JVC Jazz Festival at Le Poisson Rouge on Friday, June 27.
I don’t know anything about jazz. I mean, I can recite the requisite list of icons—Charlie Parker, John Coltrane, Miles Davis, and, um, other people who aren’t dead yet—but I’ve never studied jazz or even listened to it much. I feel so out of my element here that I tried to convince myself I needn’t write about this concert at all, but that would go against my personal Code of Blogging (really!), and besides, it was an amazing experience, one that I want to remember, so it would do me good to try to articulate what I got out of it. So here goes:
Soulive opened the concert with a few songs on their own, and I enjoyed the trio tremendously. The guitarist, drummer, and organist clearly have a great musical kinship. They played off each other well, each taking his turn in the spotlight, and together created an energetic, funky sort of sound, the kind that makes it impossible to stand still.
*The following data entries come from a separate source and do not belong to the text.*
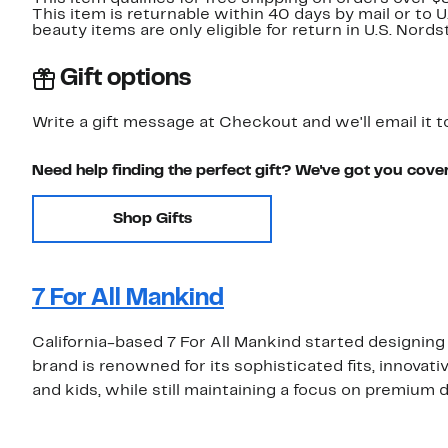
This item is returnable within 40 days by mail or to 
beauty items are only eligible for return in U.S. Nor
Gift options
Write a gift message at Checkout and we'll email it t
Need help finding the perfect gift? We've got you cove
Shop Gifts
7 For All Mankind
California-based 7 For All Mankind started designing
brand is renowned for its sophisticated fits, innovat
and kids, while still maintaining a focus on premium 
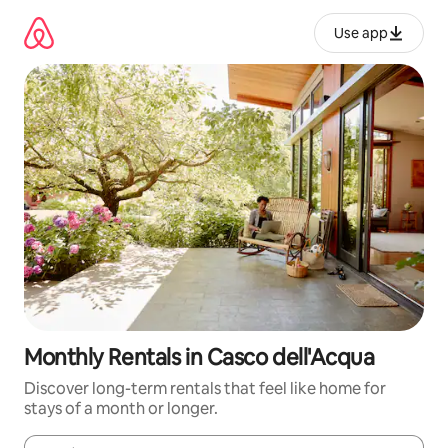
Skip
to
Use app
content
Monthly Rentals in Casco dell'Acqua
Discover long-term rentals that feel like home for
stays of a month or longer.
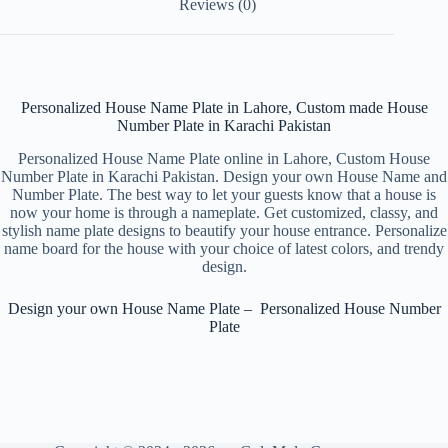
Reviews (0)
Personalized House Name Plate in Lahore, Custom made House
Number Plate in Karachi Pakistan
Personalized House Name Plate online in Lahore, Custom House
Number Plate in Karachi Pakistan. Design your own House Name and
Number Plate. The best way to let your guests know that a house is
now your home is through a nameplate. Get customized, classy, and
stylish name plate designs to beautify your house entrance. Personalize
name board for the house with your choice of latest colors, and trendy
design.
Design your own House Name Plate – Personalized House Number
Plate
And then Joshua Redman entered with his saxophone and took everything to a higher level. By this, I mean absolutely no disrespect to the members of Soulive, who obviously are quite talented in their own right, but Redman is in his own class: an incredible technician, a rhythmic genius, and an exquisitely expressive artist. It was an honor to listen to him.
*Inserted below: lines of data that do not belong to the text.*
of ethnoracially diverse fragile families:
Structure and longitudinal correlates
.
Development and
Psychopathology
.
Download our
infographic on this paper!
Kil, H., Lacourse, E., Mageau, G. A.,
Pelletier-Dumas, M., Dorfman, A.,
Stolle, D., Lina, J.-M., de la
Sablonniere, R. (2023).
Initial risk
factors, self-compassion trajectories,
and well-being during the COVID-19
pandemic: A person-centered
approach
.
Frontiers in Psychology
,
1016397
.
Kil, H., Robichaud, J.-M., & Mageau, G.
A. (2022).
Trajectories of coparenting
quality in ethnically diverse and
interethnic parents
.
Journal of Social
At one point, everyone dropped out entirely while he took a sort of cadenza solo (do jazz musicians call those cadenzas? I’m not sure, but that’s my reference point), and his solo line was actually several musical lines: he was playing counterpoint against himself, like in a Bach suite for solo instrument. Taking huge melodic leaps and a complex rhythmic scheme, he still held everything together, with perfect cohesion and momentum. It was enthralling.
I didn’t recognize any of the songs—and I wouldn’t, of course—but familiarity wasn’t necessary. I like the way that works in jazz: the musicians introduce you to a particular riff and then develop it, embellishing the melody, elaborating on the harmonic progressions, manipulating the rhythms, toying with the motifs, and if in listening to it, you lose sight of the original musical idea, they eventually return to it so you can climb back aboard. The audience always applauds when the theme comes back in its initial form, and I can’t help but wonder whether we are applauding the virtuosity of the improvisations or applauding in recognition: we remember this.
Not that it matters, really. The rush of recognition is part of how I, at least, enjoy the music. After the exhilaration of the musical development, when the musicians show us just how far—and how skillfully—they can take the theme, we need the comfort of the familiar to tie everything back together for one more run.